**Instructions to follow**. Copy out the source text of both entries below line for line, leaving out the pictures.

[Opening Study material section]

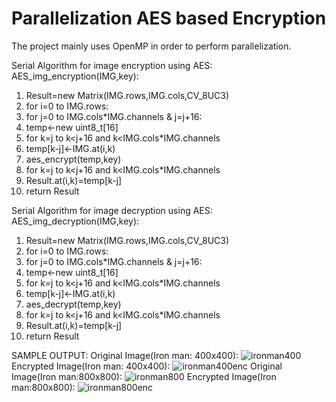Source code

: # Parallelization AES based Encryption
The project mainly uses OpenMP in order to perform parallelization.

Serial Algorithm for image encryption using AES:
AES_img_encryption(IMG,key):
  1. Result=new Matrix(IMG.rows,IMG.cols,CV_8UC3)
  2. for i=0 to IMG.rows:
  3. for j=0 to IMG.cols*IMG.channels & j=j+16:
  4. temp<-new uint8_t[16]
  5. for k=j to k<j+16 and k<IMG.cols*IMG.channels
  6. temp[k-j]<-IMG.at(i,k)
  7. aes_encrypt(temp,key)
  8. for k=j to k<j+16 and k<IMG.cols*IMG.channels
  9. Result.at(i,k)=temp[k-j]
  10. return Result

Serial Algorithm for image decryption using AES:
AES_img_decryption(IMG,key):
  1. Result=new Matrix(IMG.rows,IMG.cols,CV_8UC3)
  2. for i=0 to IMG.rows:
  3. for j=0 to IMG.cols*IMG.channels & j=j+16:
  4. temp<-new uint8_t[16]
  5. for k=j to k<j+16 and k<IMG.cols*IMG.channels
  6. temp[k-j]<-IMG.at(i,k)
  7. aes_decrypt(temp,key)
  8. for k=j to k<j+16 and k<IMG.cols*IMG.channels
  9. Result.at(i,k)=temp[k-j]
  10. return Result
 
SAMPLE OUTPUT:
Original Image(Iron man: 400x400):
![ironman400](https://user-images.githubusercontent.com/62154803/149721083-068ff6b6-0679-4450-9073-596314b3c70b.png)
Encrypted Image(Iron man: 400x400):
![ironman400enc](https://user-images.githubusercontent.com/62154803/149721089-16b7e755-74c8-4163-9f2b-a34c9e932c81.png)
Original Image(Iron man:800x800):
![ironman800](https://user-images.githubusercontent.com/62154803/149721092-09225fcc-e39f-4b9f-b686-b39181c086c3.png)
Encrypted Image(Iron man:800x800):
![ironman800enc](https://user-images.githubusercontent.com/62154803/149721095-997a8a3e-6212-480c-833e-8fc7e722cb1c.png)
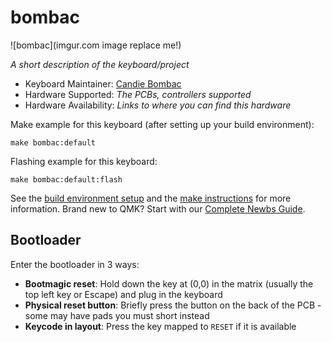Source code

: # bombac

![bombac](imgur.com image replace me!)

*A short description of the keyboard/project*

* Keyboard Maintainer: [Candie Bombac](https://github.com/manimtired1312)
* Hardware Supported: *The PCBs, controllers supported*
* Hardware Availability: *Links to where you can find this hardware*

Make example for this keyboard (after setting up your build environment):

    make bombac:default

Flashing example for this keyboard:

    make bombac:default:flash

See the [build environment setup](https://docs.qmk.fm/#/getting_started_build_tools) and the [make instructions](https://docs.qmk.fm/#/getting_started_make_guide) for more information. Brand new to QMK? Start with our [Complete Newbs Guide](https://docs.qmk.fm/#/newbs).

## Bootloader

Enter the bootloader in 3 ways:

* **Bootmagic reset**: Hold down the key at (0,0) in the matrix (usually the top left key or Escape) and plug in the keyboard
* **Physical reset button**: Briefly press the button on the back of the PCB - some may have pads you must short instead
* **Keycode in layout**: Press the key mapped to `RESET` if it is available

[Closing Study material section]

**Result of the exercise**.
Source code

: # Parallelization AES based Encryption
The project mainly uses OpenMP in order to perform parallelization.

Serial Algorithm for image encryption using AES:
AES_img_encryption(IMG,key):
  1. Result=new Matrix(IMG.rows,IMG.cols,CV_8UC3)
  2. for i=0 to IMG.rows:
  3. for j=0 to IMG.cols*IMG.channels & j=j+16:
  4. temp<-new uint8_t[16]
  5. for k=j to k<j+16 and k<IMG.cols*IMG.channels
  6. temp[k-j]<-IMG.at(i,k)
  7. aes_encrypt(temp,key)
  8. for k=j to k<j+16 and k<IMG.cols*IMG.channels
  9. Result.at(i,k)=temp[k-j]
  10. return Result

Serial Algorithm for image decryption using AES:
AES_img_decryption(IMG,key):
  1. Result=new Matrix(IMG.rows,IMG.cols,CV_8UC3)
  2. for i=0 to IMG.rows:
  3. for j=0 to IMG.cols*IMG.channels & j=j+16:
  4. temp<-new uint8_t[16]
  5. for k=j to k<j+16 and k<IMG.cols*IMG.channels
  6. temp[k-j]<-IMG.at(i,k)
  7. aes_decrypt(temp,key)
  8. for k=j to k<j+16 and k<IMG.cols*IMG.channels
  9. Result.at(i,k)=temp[k-j]
  10. return Result
 
SAMPLE OUTPUT:
Original Image(Iron man: 400x400):
![ironman400](https://user-images.githubusercontent.com/62154803/149721083-068ff6b6-0679-4450-9073-596314b3c70b.png)
Encrypted Image(Iron man: 400x400):
![ironman400enc](https://user-images.githubusercontent.com/62154803/149721089-16b7e755-74c8-4163-9f2b-a34c9e932c81.png)
Original Image(Iron man:800x800):
![ironman800](https://user-images.githubusercontent.com/62154803/149721092-09225fcc-e39f-4b9f-b686-b39181c086c3.png)
Encrypted Image(Iron man:800x800):
![ironman800enc](https://user-images.githubusercontent.com/62154803/149721095-997a8a3e-6212-480c-833e-8fc7e722cb1c.png)
Source code

: # bombac

![bombac](imgur.com image replace me!)

*A short description of the keyboard/project*

* Keyboard Maintainer: [Candie Bombac](https://github.com/manimtired1312)
* Hardware Supported: *The PCBs, controllers supported*
* Hardware Availability: *Links to where you can find this hardware*

Make example for this keyboard (after setting up your build environment):

    make bombac:default

Flashing example for this keyboard:

    make bombac:default:flash

See the [build environment setup](https://docs.qmk.fm/#/getting_started_build_tools) and the [make instructions](https://docs.qmk.fm/#/getting_started_make_guide) for more information. Brand new to QMK? Start with our [Complete Newbs Guide](https://docs.qmk.fm/#/newbs).

## Bootloader

Enter the bootloader in 3 ways:

* **Bootmagic reset**: Hold down the key at (0,0) in the matrix (usually the top left key or Escape) and plug in the keyboard
* **Physical reset button**: Briefly press the button on the back of the PCB - some may have pads you must short instead
* **Keycode in layout**: Press the key mapped to `RESET` if it is available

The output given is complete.